Na semana passada, o Expresso das Ilhas publicou uma reportagem surpreendentemente sincera para os padrões do jornalismo local: o texto debruça-se sobre o dinamismo económico periódico que resulta das campanhas eleitorais; e foca as motivações essencialmente comerciais do frenesi que parece possuir os supostos militantes de cada partido.
Durante as campanhas, cada candidatura
• remunera os chamados ativistas por operações porta a porta e para encher os recintos dos comícios;
• arrenda imóveis em múltiplos bairros para coordenar as atividades de forma directa;
• Aluga carros de som, equipamentos de palco, e demais serviços de produção;
• E emprega artistas, um dos atrativos principais dos comícios-festa.
Em maior ou menor grau, toda a campanha política gera transações avultadas de bens e serviços. A recente campanha de Kamala Harris, por exemplo gastou mais de um bilhão de dólares em bens, serviços e salários – e ainda ficou a dever 20 milhões.

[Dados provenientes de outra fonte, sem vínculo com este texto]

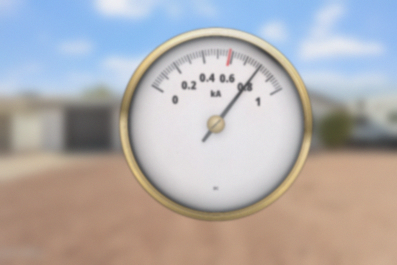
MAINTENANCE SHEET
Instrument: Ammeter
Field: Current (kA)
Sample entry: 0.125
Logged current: 0.8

Nos Estados Unidos, um bilhão de dólares é uma quantia importante; ainda assim, é uma gota no oceano da economia americana. Mas numa economia depauperada como a Cabo-verdiana, a condição generalizada do eleitorado é o desemprego e o sub-emprego. E a perspectiva de uma ocupação sazonal razoavelmente remunerada é altamente aliciante.
Para além disso, a proximidade do poder político conseguida durante a campanha poderá, eventualmente, conduzir, em caso de vitória, a um emprego mais permanente. Na economia Cabo-verdiana, isso é água no deserto
Mas não é apenas a ativista que recebe mil e quinhentos escudos por dia – e a quem foi prometido um posto de assistente administrativa na Câmara Municipal – que conta com ganhos na economia de campanha.

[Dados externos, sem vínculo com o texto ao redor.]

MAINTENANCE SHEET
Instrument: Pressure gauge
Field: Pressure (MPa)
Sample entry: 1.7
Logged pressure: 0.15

A classe técnica e executiva também aposta fortemente nas campanhas eleitorais, como um investimento na carreira profissional. A diferença é que, enquanto a ativista de bairro é paga diariamente com os fundos da campanha, os que ambicionam chefias pretendem ser pagos posteriormente com salários chorudos financiados pelos recursos do Estado.
O exemplo mais ilustrativo desta tendência nefasta é o tamanho inexplicável do atual governo. Nas legislativas de 2016, A candidatura vencedora do MpD proclamou a sua intenção de apresentar um governo enxuto, de acordo com a pequena dimensão do país e da sua população.
Contudo, Ulisses Correia e Silva foi aumentando o tamanho do seu executivo ao longo do primeiro mandato. Quando ganhou um segundo mandato em 2021, apresentou um executivo com uma dimensão absolutamente irracional: 28 governantes para quinhentos mil habitantes.
Numa economia improdutiva é expectável que cidadãos, de alto a baixo da cadeia alimentar, contem com a participação política para garantir ou suplementar os seus rendimentos. O problema é que, num universo em que todos fazem política por comércio, a política tornar-se-á cada vez menos capaz de cumprir a sua missão – que é governar pelo bem do colectivo.